Elle est l’archétype d’une certaine forme de féminité et de soumission féminine qui correspond au désir masculin. Elle joue les coquette en insistant sur le fait qu’elle ne sait pas si elle restera ou si elle ne restera pas. Manipulatrice, elle met l’avenir de leur relation en suspens, sans doute pour le faire réagir et le faire changer d’attitude. Elle l’attend le soir telle Pénélope attendant le retour d’Ulysse ou la petite bourgeoise du XXe siècle attendant que son mari rentre du bureau. Elle prépare les repas comme une bonne ménagère. L’idéal de la femme au foyer, bonne ménagère, est apparue après la première guerre mondiale au moment où le personnel était moins nombreux et où les pouvoirs politiques ont voulu contrer la montée du salariat féminin. Il a connu son apogée dans les années 1950. Elle est son « objet sexuel », car elle se dit humiliée par l’attitude désinvolte de son partenaire qui s’ingénie à rentrer tard et espère lui imposer une relation sexuelle alors qu’elle dort à moitié. Elle reste dans le préjugé que les garçons veulent du sexe et les filles du sentiment. Cela paraît curieux car les couples modernes semblent dégagés de toute pudibonderie. Il y a encore cinquante ans, un homme ne pouvait pas imposer à sa femme des pratiques sexuelles originales réservée aux prostituées. Mais la libération des mœurs a libéré les épouses des tabous et l’entente sexuelle est désormais survalorisée.

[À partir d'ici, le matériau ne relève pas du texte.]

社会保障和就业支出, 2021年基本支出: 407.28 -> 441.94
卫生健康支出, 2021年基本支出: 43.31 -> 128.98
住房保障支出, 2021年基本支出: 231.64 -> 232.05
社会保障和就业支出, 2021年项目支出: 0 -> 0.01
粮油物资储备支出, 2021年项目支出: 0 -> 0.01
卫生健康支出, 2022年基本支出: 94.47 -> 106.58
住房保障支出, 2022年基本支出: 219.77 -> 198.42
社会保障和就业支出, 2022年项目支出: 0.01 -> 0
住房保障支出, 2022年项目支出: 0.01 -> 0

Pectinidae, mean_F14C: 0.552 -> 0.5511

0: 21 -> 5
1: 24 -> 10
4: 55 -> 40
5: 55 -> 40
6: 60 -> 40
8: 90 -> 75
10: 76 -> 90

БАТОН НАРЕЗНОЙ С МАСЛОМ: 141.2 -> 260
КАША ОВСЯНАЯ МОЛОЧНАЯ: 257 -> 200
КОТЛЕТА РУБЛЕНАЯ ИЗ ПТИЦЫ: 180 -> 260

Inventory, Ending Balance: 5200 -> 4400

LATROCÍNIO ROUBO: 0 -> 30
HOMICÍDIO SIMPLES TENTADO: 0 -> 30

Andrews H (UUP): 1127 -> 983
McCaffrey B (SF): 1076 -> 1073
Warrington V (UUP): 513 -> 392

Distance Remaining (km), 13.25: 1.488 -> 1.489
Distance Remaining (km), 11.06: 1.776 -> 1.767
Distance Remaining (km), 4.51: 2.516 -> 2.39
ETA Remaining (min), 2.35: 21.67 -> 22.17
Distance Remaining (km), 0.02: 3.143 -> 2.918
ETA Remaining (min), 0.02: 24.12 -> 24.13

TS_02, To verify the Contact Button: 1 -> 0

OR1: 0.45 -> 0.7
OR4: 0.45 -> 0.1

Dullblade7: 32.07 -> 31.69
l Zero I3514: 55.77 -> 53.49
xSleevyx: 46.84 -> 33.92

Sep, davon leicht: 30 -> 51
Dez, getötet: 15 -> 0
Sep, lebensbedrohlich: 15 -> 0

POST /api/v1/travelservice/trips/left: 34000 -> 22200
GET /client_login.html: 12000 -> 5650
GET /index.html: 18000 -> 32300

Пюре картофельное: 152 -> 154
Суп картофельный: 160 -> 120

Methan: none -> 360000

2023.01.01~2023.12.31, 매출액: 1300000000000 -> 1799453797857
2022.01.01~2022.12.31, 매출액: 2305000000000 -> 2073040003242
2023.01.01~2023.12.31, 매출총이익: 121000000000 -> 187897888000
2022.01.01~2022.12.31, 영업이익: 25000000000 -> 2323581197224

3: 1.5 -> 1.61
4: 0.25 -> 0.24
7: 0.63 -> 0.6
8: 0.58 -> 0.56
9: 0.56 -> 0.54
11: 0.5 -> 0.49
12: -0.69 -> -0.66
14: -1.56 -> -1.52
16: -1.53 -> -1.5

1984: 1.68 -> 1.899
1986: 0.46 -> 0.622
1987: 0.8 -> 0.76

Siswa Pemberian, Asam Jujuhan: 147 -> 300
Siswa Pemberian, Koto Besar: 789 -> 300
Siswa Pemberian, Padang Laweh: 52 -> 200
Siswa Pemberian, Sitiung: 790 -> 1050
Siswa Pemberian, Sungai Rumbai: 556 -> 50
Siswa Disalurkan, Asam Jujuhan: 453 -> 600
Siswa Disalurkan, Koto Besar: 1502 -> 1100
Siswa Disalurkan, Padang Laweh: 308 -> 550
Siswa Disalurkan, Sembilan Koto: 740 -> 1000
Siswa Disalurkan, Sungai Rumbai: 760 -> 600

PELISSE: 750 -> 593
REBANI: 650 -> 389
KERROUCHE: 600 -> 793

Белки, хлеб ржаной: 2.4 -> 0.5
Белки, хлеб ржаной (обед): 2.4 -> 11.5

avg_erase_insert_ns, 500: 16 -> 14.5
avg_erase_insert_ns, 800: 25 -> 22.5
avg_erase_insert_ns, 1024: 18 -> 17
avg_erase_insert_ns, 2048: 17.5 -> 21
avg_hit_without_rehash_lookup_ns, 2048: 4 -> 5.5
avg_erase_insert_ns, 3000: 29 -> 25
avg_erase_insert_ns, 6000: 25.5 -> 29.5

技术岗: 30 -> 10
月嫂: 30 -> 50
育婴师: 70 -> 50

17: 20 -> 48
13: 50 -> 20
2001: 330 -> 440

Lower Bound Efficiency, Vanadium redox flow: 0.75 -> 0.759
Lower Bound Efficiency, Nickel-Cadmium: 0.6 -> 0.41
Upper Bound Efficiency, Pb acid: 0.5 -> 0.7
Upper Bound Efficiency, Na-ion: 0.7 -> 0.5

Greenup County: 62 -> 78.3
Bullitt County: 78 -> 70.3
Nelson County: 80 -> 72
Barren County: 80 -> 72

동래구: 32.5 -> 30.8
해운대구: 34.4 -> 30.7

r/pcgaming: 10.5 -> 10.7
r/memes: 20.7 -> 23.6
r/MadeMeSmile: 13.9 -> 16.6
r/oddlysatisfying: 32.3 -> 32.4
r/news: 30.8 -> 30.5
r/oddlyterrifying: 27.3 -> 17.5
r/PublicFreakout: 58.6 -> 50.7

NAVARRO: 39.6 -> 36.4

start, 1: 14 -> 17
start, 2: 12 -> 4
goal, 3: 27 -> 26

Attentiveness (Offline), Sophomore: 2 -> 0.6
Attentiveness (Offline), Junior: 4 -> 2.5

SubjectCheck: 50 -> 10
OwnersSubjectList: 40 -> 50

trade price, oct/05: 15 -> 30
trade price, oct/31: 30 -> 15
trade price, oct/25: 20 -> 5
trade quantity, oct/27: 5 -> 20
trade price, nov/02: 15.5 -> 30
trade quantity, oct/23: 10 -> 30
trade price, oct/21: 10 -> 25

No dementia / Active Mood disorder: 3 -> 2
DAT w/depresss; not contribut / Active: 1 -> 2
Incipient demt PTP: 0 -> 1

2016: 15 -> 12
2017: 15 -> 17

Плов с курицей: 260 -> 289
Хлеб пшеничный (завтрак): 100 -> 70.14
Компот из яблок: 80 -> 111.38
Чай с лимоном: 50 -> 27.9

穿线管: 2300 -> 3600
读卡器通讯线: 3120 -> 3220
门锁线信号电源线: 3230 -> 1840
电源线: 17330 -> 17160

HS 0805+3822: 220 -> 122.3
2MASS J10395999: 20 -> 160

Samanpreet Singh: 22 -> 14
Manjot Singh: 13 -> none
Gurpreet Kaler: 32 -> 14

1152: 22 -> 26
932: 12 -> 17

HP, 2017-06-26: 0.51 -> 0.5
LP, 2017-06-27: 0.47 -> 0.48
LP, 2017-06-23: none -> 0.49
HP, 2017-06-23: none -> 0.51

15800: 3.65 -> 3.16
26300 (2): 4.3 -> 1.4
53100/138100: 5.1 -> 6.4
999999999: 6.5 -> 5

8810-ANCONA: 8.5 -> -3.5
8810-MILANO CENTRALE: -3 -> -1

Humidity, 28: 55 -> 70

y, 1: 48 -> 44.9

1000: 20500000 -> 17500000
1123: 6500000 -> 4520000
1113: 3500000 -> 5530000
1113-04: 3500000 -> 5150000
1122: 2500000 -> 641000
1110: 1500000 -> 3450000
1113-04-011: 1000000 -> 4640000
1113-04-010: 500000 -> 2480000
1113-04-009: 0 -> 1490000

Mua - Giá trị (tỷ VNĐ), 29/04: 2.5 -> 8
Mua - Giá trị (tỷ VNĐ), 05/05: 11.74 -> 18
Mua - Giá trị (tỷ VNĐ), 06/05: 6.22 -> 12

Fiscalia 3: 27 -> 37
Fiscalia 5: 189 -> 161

La jeune femme prétend qu’elle est « cloîtrée », s’enfermant elle-même dans l’attitude dévolue à la femme depuis des siècles. Le cloître était avec la maison les deux lieux de vie des femmes sous l’Ancien Régime, en tant qu’épouse ou religieuse. Aux femmes adultères était même réservé, jusqu’à la Révolution, le sort d’être enfermées dans un monastère pour le restant de leur jour avec l’accord de leur maris, ensuite la prison remplaça le couvent. Puis le mythe de la femme au foyer a au XXe siècle enfermé les épouses dans leur famille où elles étaient au service de leur mari et de leurs enfants.

Conclusion

Les rapports homme/femme perçus dans cette thérapie rejoignent les interrogations contemporaines. Comment l’homme doit-il s’y prendre pour être homme sans être « macho » ? Comment la femme doit-elle s’y prendre pour rester femme sans être une mégère ? Les modèles connus, qu’ils soient familiaux ou médiatiques, sont insuffisants pour rendre compte de la réalité, car les relations conjugales sont devenues d’autant plus arbitraires qu’elles sont personnelles et que la vie intime ne dépend plus de l’accord de tous. Les modèles proposés sont souvent contradictoires. Ainsi s’explique le renforcement des préjugés ancestraux. Pourtant les vies conjugales sont sous l’emprise de nouveaux diktats tels ceux-ci : il faut vivre en couple, être performant sur le plan sexuel, être beau, vivre un amour passion. C’est pourquoi l’ennui et la routine sont devenus intolérables. L’injonction de réussir son couple, alors que la vie conjugale est idéalisée mais que sa signification reste floue, plonge dans le désarroi bon nombre de jeunes adultes.